Shade in the garden it is usually categorized as follows:

 

Full shade or Deep Shade

It is an area that gets essentially no light at all, due to structures, thick hedging, beneath thick tree canopies, stairways, decks or covered patios on the north side of the house. The plant selection becomes much more limited.

 

Light shade

It is a shady bright area; it may be completely shaded for only several hours each day. It could receive filtered or dappled sunlight for long periods, such as under the canopy of lightly branched trees. There are numerous plant choices you can make in these locations, though by no means as many as are possible with five or more hours of direct, full sunlight.

 

Partial or medium shade

Direct sun rays are blocked from an area for most of the day, but receive some direct sun early or late in the day. Bight, north-facing exposure my also be classified as medium or partial shade.

 

Plants and Prep for Shady Gardens

When gardening in the shade you have an array of flowering annuals, perennials, bulbs, sages, and woodland plants to choose from. In light shade you might even be able to grow a few herbs or leafy vegetables. . Some examples of shade-tolerant vegetables include: arugula, chard, bok choy, lettuce, carrots, parsnips, beets, peas, spinach.

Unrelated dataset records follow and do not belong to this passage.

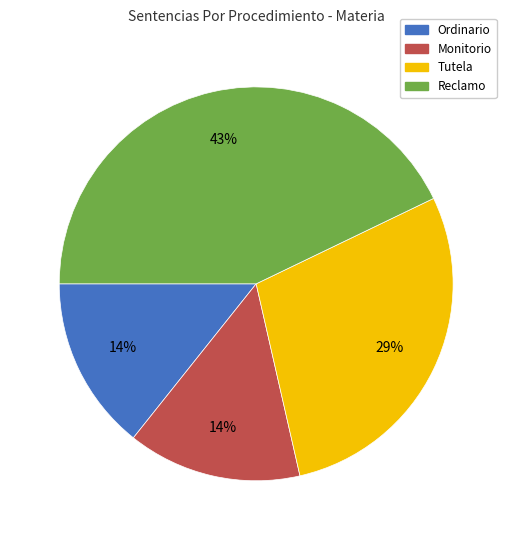

What percentage is the Tutela slice, to the nearest percent?

29%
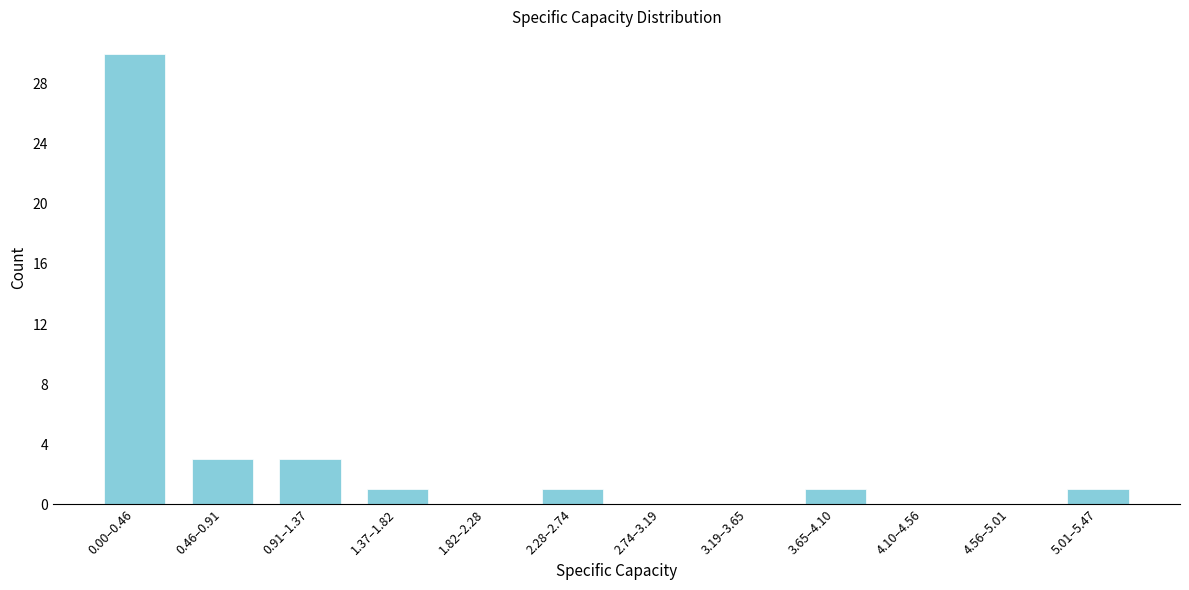

Reading left to right, list all the values displayed in this chart.

0.00–0.46=30	0.46–0.91=3	0.91–1.37=3	1.37–1.82=1	1.82–2.28=0	2.28–2.74=1	2.74–3.19=0	3.19–3.65=0	3.65–4.10=1	4.10–4.56=0	4.56–5.01=0	5.01–5.47=1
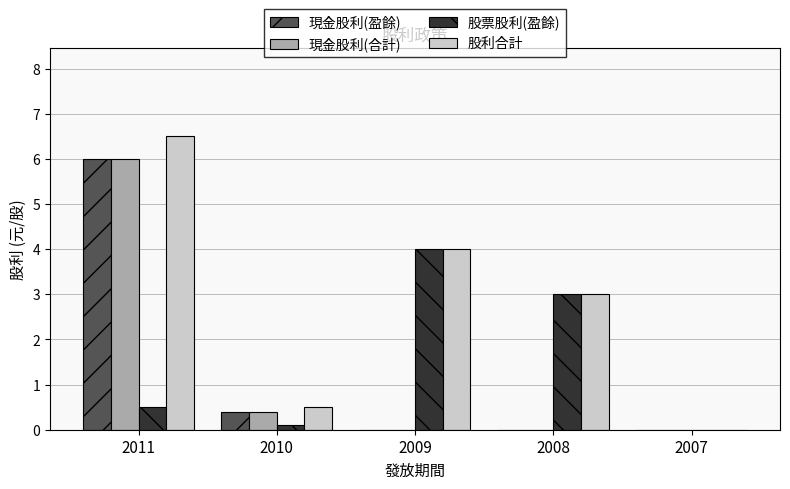

Where is 股票股利(盈餘) nearest to the value 2?

2008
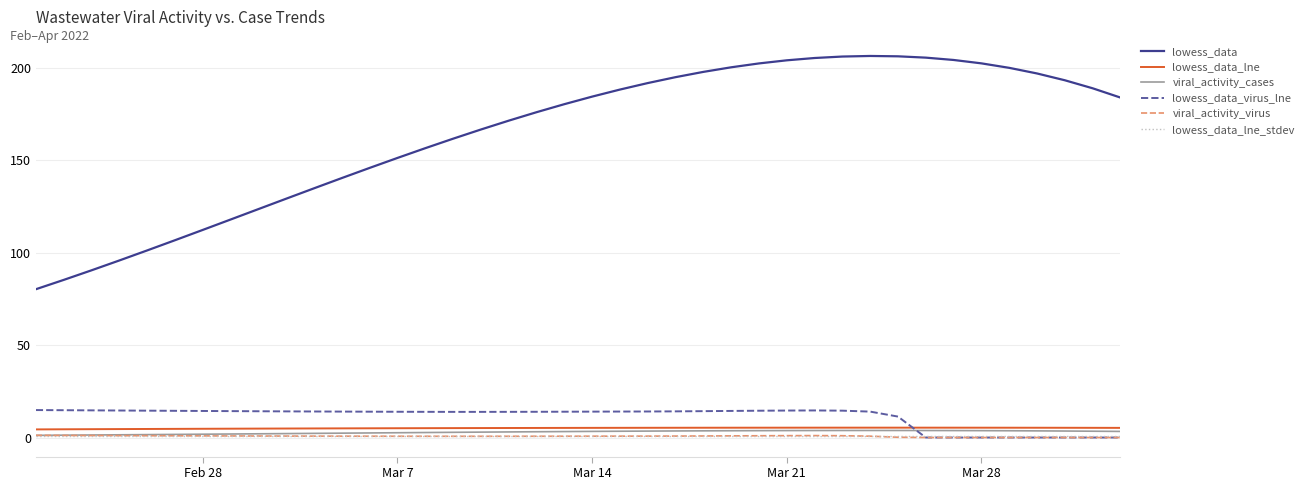

Which series has the largest total across all categories?

lowess_data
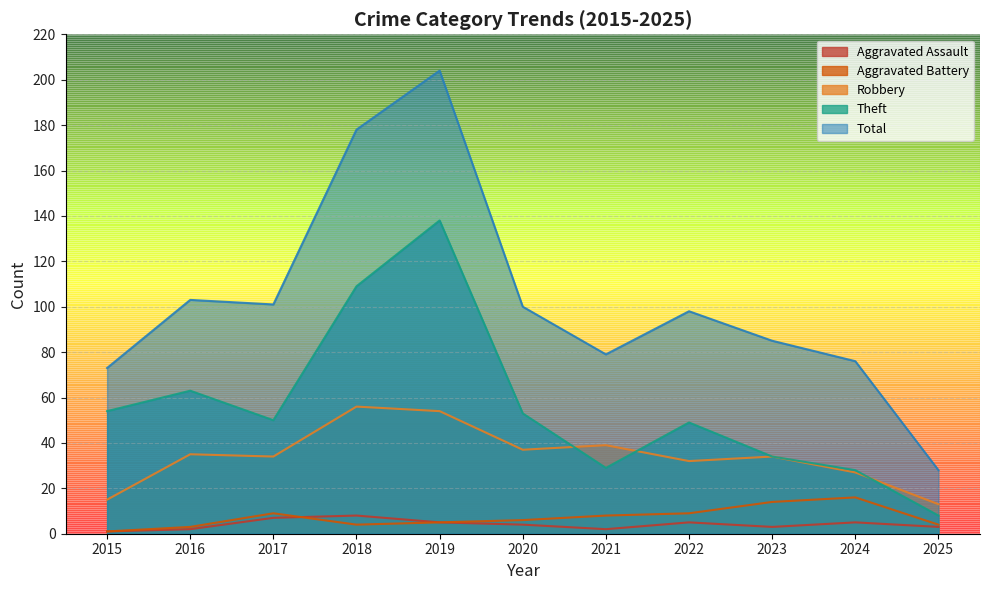

Is the value of Aggravated Assault at 2023 greater than the value of Robbery at 2022?

No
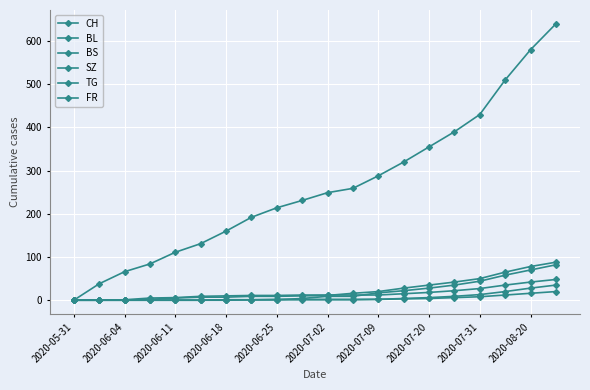

Count the number of data series in this chart.

6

Also, herbs such as thyme, lemon balm, parsley, marjoram, oregano, mint, etc.


Although partially or lightly shaded areas receive direct sunlight for only a small portion of the day, light intensity is still quite bright. There are numerous plant choices you can make in these locations, though by no means as many as are possible with five or more hours of direct, full sunlight.


Light is not the only major concern when gardening in shady areas. Frequently, inadequate moisture can be a problem. The thick canopy of a large tree or the overhang of a house will act as an umbrella, deflecting rainfall away from the ground directly beneath it. Worse yet, trees and shrubs will compete with smaller plants for every drop of moisture that reaches the ground. It is vital that plants growing in the shade of large trees and shrubs, or sheltered by your home or garage, be watered regularly even during times of seemingly adequate rainfall.


Soil fertility also can be a source of trouble. Trees and shrubs fill the soil with feeder roots that greedily use up nutrients as readily as they are applied. It often seems that the more you water and fertilize the more roots with which you have to contend. Yet adequate fertility is an absolute must for all your plants because without it they are bound to be small and their growth will be weak. In most cases a spring application of a balanced fertilizer, followed by one or two applications as the season progresses, will help your shade plants survive the competition of tree and shrub roots. If root competition is a serious problem, planting in containers above ground is a viable alternative. Containers should be replanted each spring with annuals, since bulbs or perennials cannot be expected to survive winter's cold.
With few exceptions shade-tolerant plants will do best in well-drained, relatively fertile soil. Both sandy soils and heavy, clay like soils will benefit from the incorporation of organic matter such as peat moss, compost, or well-rotted manure.